Quand Bush et Olmert boycottent la démocratie

Publié le 19 février 2006 Lecture : 3 minutes.

En Israël et aux États-Unis, nul ne conteste la régularité et la transparence des législatives qui ont permis, le 25 janvier, au Mouvement de la résistance islamique (Hamas) de rafler 74 des 132 sièges du Parlement palestinien. Est-on pour autant disposé, au sein des plus hautes instances de ces deux pays de tradition démocratique, à s’accommoder de ce choix libre du peuple palestinien ? Rien n’est moins sûr. Tout indique, au contraire, que Washington et Tel-Aviv sont prêts à tout pour abréger la législature de cette organisation, qui refuse de reconnaître l’État hébreu, prône la lutte armée pour libérer la Palestine et ne souscrit donc pas aux accords signés par l’OLP, qui dominait, jusqu’ici, la vie politique palestinienne.
À en croire le New York Times du 14 février, les États-Unis et Israël sont décidés à saborder l’expérience gouvernementale du Hamas. Un « plan » aurait été conçu dans ce sens « aux plus hauts niveaux du département d’État américain et du gouvernement israélien ». Il consiste à mettre en quarantaine l’Autorité palestinienne (AP) dirigée par le mouvement islamiste. Le partage des rôles est clair : les Américains vont suspendre leur aide financière et s’abstenir du moindre contact avec les Palestiniens tout en faisant pression sur les Européens et les États arabes pour qu’ils leur emboîtent le pas. Quant aux Israéliens, ils entendent bloquer le produit des taxes douanières qu’ils perçoivent au nom des Palestiniens et reversent, chaque mois, à l’AP. Tel-Aviv compte non seulement interdire aux membres des nouvelles institutions palestiniennes issus du Hamas de circuler entre la Cisjordanie et la Bande de Gaza, mais aussi refuser à la main-d’uvre palestinienne l’accès à son propre territoire.

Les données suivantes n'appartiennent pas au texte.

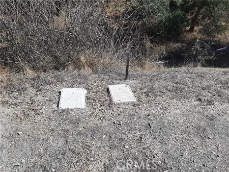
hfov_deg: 67.3
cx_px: 114
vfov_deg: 53.0
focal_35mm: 26
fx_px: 172
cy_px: 86
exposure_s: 1/2370
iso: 40
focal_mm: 3.93
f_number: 1.7
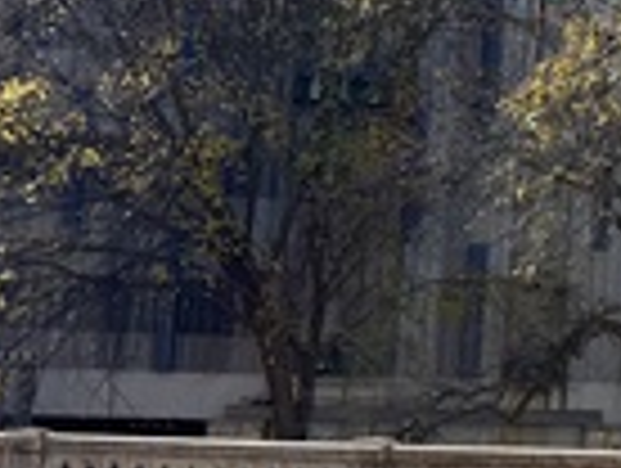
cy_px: 68
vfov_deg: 13.3
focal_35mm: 111
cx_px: 950
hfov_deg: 16.1
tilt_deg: +8.2
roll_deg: -1.1
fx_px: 1995
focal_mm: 6.76
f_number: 1.78
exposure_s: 1/2611
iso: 80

Objectif : saper le crédit des islamistes en les empêchant de tenir leurs promesses électorales, notamment l’amélioration des conditions de vie de leurs citoyens. Lesquelles risquent de se dégrader rapidement. L’AP n’aurait plus les moyens de payer ses 140 000 fonctionnaires – dont 58 000 travaillent dans les différents services de sécurité -, ni d’assurer le minimum vital à une population dont 60 % vit déjà en dessous du seuil de pauvreté. Le chaos qui en résulterait amènerait le président Mahmoud Abbas, selon le scénario échafaudé par le couple israélo-américain, à convoquer de nouvelles élections générales. Échaudé par le « blocus », l’électorat chercherait, cette fois, son salut auprès du Fatah, qui aura, entre-temps, resserré les rangs et rajeuni sa direction.

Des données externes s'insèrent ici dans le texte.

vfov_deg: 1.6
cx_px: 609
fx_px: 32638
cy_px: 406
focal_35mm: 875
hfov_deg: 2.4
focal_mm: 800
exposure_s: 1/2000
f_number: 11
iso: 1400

Gêné par les révélations du quotidien américain, Washington a nié avoir ourdi pareil complot avec Tel-Aviv. Mais les faits et les déclarations aussi bien des responsables américains qu’israéliens confirment l’existence d’une volonté commune d’étrangler les Palestiniens. Le 15 février, la Chambre des représentants s’est prononcée pour le gel de l’aide directe à l’AP, cautionnant ainsi l’administration Bush, qui avait déjà exprimé son intention de réexaminer cette subvention. Le même jour, Tzipi Livni, la nouvelle ministre israélienne des Affaires étrangères, a juré que son pays ne verserait plus aucun centime aux Palestiniens dès l’installation, le 18 février, du nouveau Parlement.
D’emblée, Américains et Israéliens semblent donc avoir opté pour une stratégie d’exclusion du Hamas sans même lui laisser le temps de revoir ses positions. Une orientation dont s’est désolidarisé le président russe, Vladimir Poutine, qui a invité, le 9 février, une délégation du Hamas à se rendre à Moscou. Le Kremlin, dont la démarche a irrité Washington et Tel-Aviv mais reçu « la compréhension » de Paris, estime que l’organisation islamiste, portée aux affaires par une élection libre, saura faire preuve de modération et de pragmatisme. Unique allié de l’État hébreu dans le monde islamique, la Turquie fait le même pari. Le 16 février, Abdullah Gül, son ministre des Affaires étrangères, a reçu Khaled Mechaal, chef du bureau politique du mouvement palestinien. De fait, en choisissant des personnalités « modérées », comme Abdel Aziz Duhaik pour la présidence du Conseil législatif et Ismaïl Haniyeh pour la primature, le Hamas semble aller dans ce sens. Le président égyptien Hosni Moubarak croit lui aussi à cette mutation. Dans un entretien diffusé le 15 février par une télévision israélienne, le raïs a défendu sa position en rappelant que « nous aussi, nous avions à un moment déclaré que nous voulions jeter les Juifs à la mer ».